Answer:
$12,000
Explanation:
The reason is that the 10% of the amount $120,000 is $12,000 which is the rate of return which the Montana Furniture Mart has earned due to the sales of the furniture, so the amount that must be debited as interest income at the end of year would be:
Dr Interest Income $12000
Cr Cash or Bank Accout $12,000
Answer:
True
Explanation:
Opportunity cost refers to the benefits foregone of a non chosen alternative when an alternative is chosen.
Going to college represents opportunity cost in the form of money incurred specifically for pursuing studies and also the lost opportunity in the form of income foregone which could've been earned had the student worked somewhere.
Thus, dropping out of college would involve the opportunity cost in the form of money spent exclusively for study as well as the money which could've been earned had the individual preferred working.
Hence, the given statement is true.
Answer and Explanation:
Classical Theory:
Classical theory states that the economy is free flowing and that there should be no outside intervention. It states that the prices and wages move up and down freely. During good times the prices and wages tend to increase and during bad times or recession the prices and wages are adjusted accordingly to downwards.
Another vital information pertaining to classical theory is that it states: economy is always at full employment level of output. Which means that the aggregate supply curve is vertical and this implies that the increase in aggregate demand or a decrease in aggregate demand will lead to increase or decrease respectively. However, the output will remain same in the economy when it comes to the classical approach.
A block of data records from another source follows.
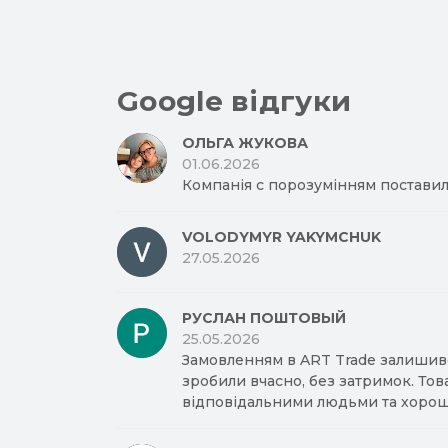
Google відгуки
ОЛЬГА ЖУКОВА
01.06.2026
Компанія с порозумінням поставил
VOLODYMYR YAKYMCHUK
27.05.2026
РУСЛАН ПОШТОВЫЙ
25.05.2026
Замовленням в ART Trade залишив
зробили вчасно, без затримок. Тов
відповідальними людьми та хорош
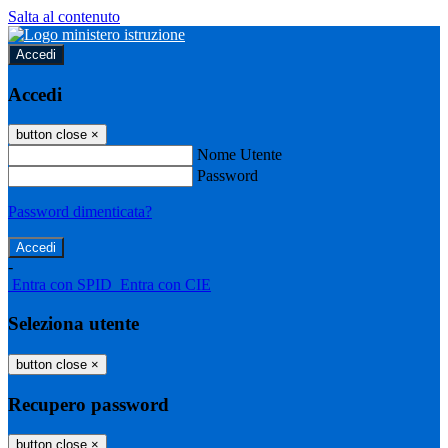
Salta al contenuto
Accedi
Accedi
button close
×
Nome Utente
Password
Password dimenticata?
-
Entra con SPID
Entra con CIE
Seleziona utente
button close
×
Recupero password
button close
×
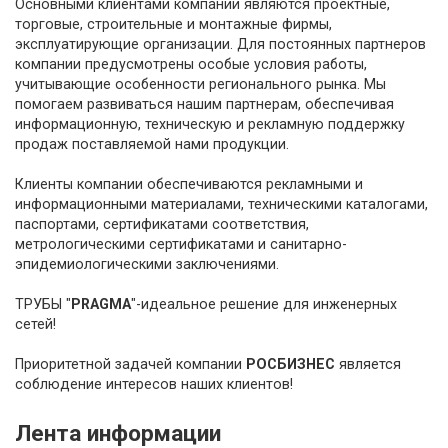
Основными клиентами компании являются проектные,
торговые, строительные и монтажные фирмы,
эксплуатирующие организации. Для постоянных партнеров
компании предусмотрены особые условия работы,
учитывающие особенности регионального рынка. Мы
помогаем развиваться нашим партнерам, обеспечивая
информационную, техническую и рекламную поддержку
продаж поставляемой нами продукции.
Клиенты компании обеспечиваются рекламными и
информационными материалами, техническими каталогами,
паспортами, сертификатами соответствия,
метрологическими сертификатами и санитарно-
эпидемиологическими заключениями.
ТРУБЫ "
PRAGMA
"-идеальное решение для инженерных
сетей!
Приоритетной задачей компании
РОСБИЗНЕС
является
соблюдение интересов наших клиентов!
Лента информации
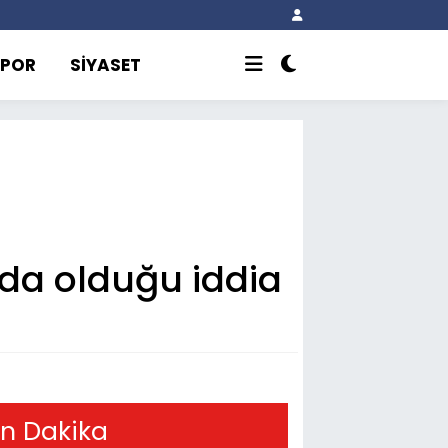
SPOR
SİYASET
nda olduğu iddia
n Dakika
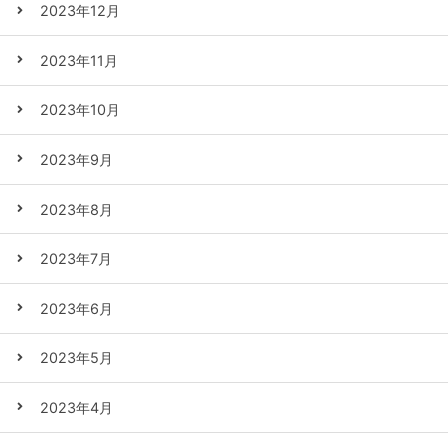
2023年12月
2023年11月
2023年10月
2023年9月
2023年8月
2023年7月
2023年6月
2023年5月
2023年4月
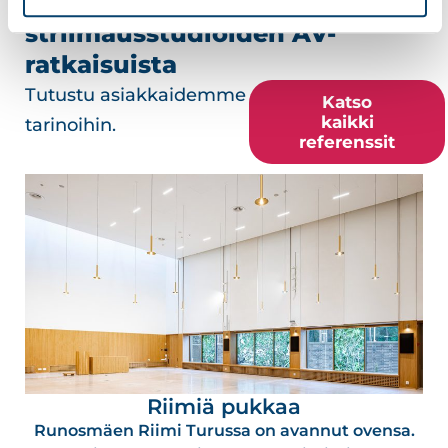
Referenssejä
striimausstudioiden AV-
ratkaisuista
Tutustu asiakkaidemme
Katso
kaikki
tarinoihin.
referenssit
Riimiä pukkaa
Runosmäen Riimi Turussa on avannut ovensa.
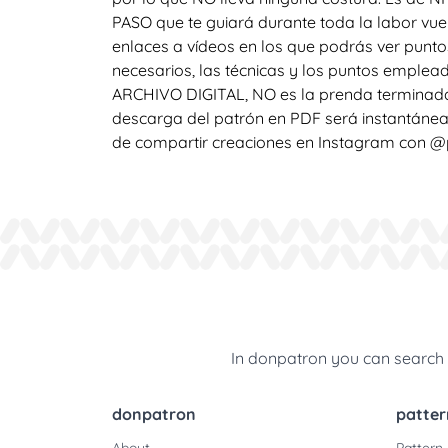
PASO que te guiará durante toda la labor vuel
enlaces a vídeos en los que podrás ver punto
necesarios, las técnicas y los puntos emple
ARCHIVO DIGITAL, NO es la prenda terminada
descarga del patrón en PDF será instantánea
de compartir creaciones en Instagram con @p
In donpatron you can search k
donpatron
patter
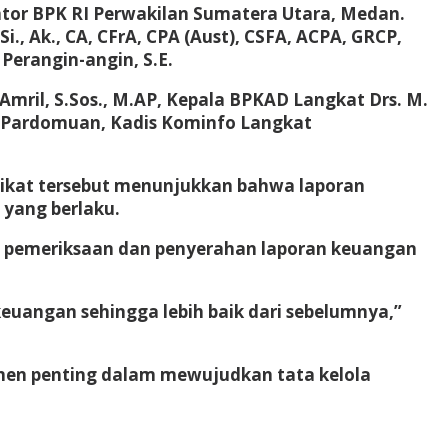
ntor BPK RI Perwakilan Sumatera Utara, Medan.
., Ak., CA, CFrA, CPA (Aust), CSFA, ACPA, GRCP,
erangin-angin, S.E.
mril, S.Sos., M.AP, Kepala BPKAD Langkat Drs. M.
ah Pardomuan, Kadis Kominfo Langkat
dikat tersebut menunjukkan bahwa laporan
 yang berlaku.
 pemeriksaan dan penyerahan laporan keuangan
euangan sehingga lebih baik dari sebelumnya,”
men penting dalam mewujudkan tata kelola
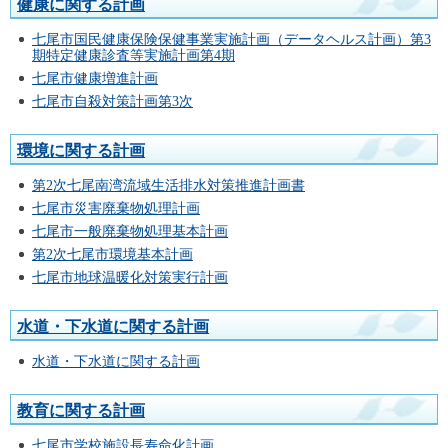
健康に関する計画
七尾市国民健康保険保健事業実施計画（データヘルス計画）第3
期特定健康診査等実施計画第4期
七尾市健康増進計画
七尾市自殺対策計画第3次
環境に関する計画
第2次七尾南湾流域生活排水対策推進計画書
七尾市災害廃棄物処理計画
七尾市一般廃棄物処理基本計画
第2次七尾市環境基本計画
七尾市地球温暖化対策実行計画
水道・下水道に関する計画
水道・下水道に関する計画
教育に関する計画
七尾市学校施設長寿命化計画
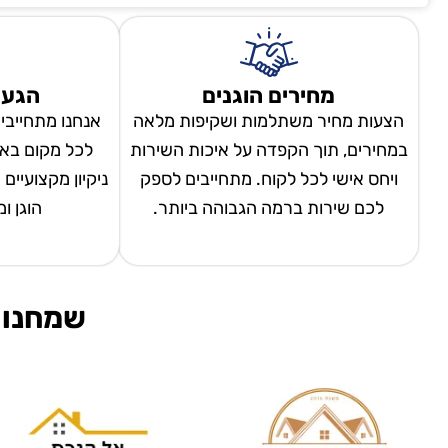
מחירים הוגנים
הגעה
הצעות מחיר משתלמות ושקיפות מלאה
אנחנו מתחייבי
במחירים, תוך הקפדה על איכות השירות
לכל מקום באר
ויחס אישי לכל לקוח. מתחייבים לספק
ניקיון מקצועיים
לכם שירות ברמה הגבוהה ביותר.
הוגן ו
שמחנו 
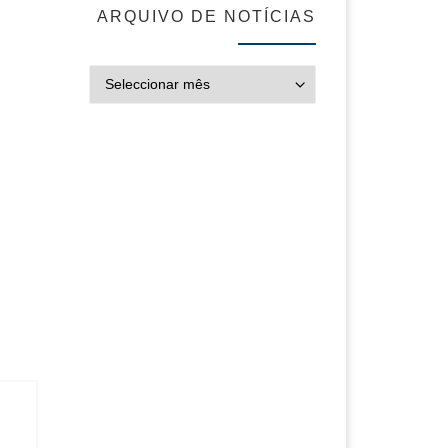
ARQUIVO DE NOTÍCIAS
ARQUIVO DE NOT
<em><u>Market demand is the total quantity demanded across all consumers in a market for a given good. Aggregate demand is the total demand for all goods and services in an economy.</u></em>
A firm can use anchoring to influence consumer choices so as to increase sales by marking a low "sale price" on a product, which makes the regular price appear to be a bargain.
The right answer for this question is option C.
<u>Explanation:</u>
Anchoring is a conduct predisposition in which the utilization of a mental benchmark conveys an excessively high weight in a market member's basic leadership process. The idea is a piece of the field of social money, which examines how feelings and different unessential elements impact monetary decisions.
With regards to contributing, one outcome of securing is that market members with a tying down inclination will in general hold speculations that have lost worth since they have tied down their reasonable worth gauge to the first value as opposed to essentials.
Thus, showcase members accept more serious hazard by holding the interest in the expectation the security will come back to its price tag. Market members are frequently mindful that their grapple is defective and endeavor to make changes in accordance with reflect consequent data and examination.
In any case, these modifications regularly produce results that mirror the predisposition of the first stays.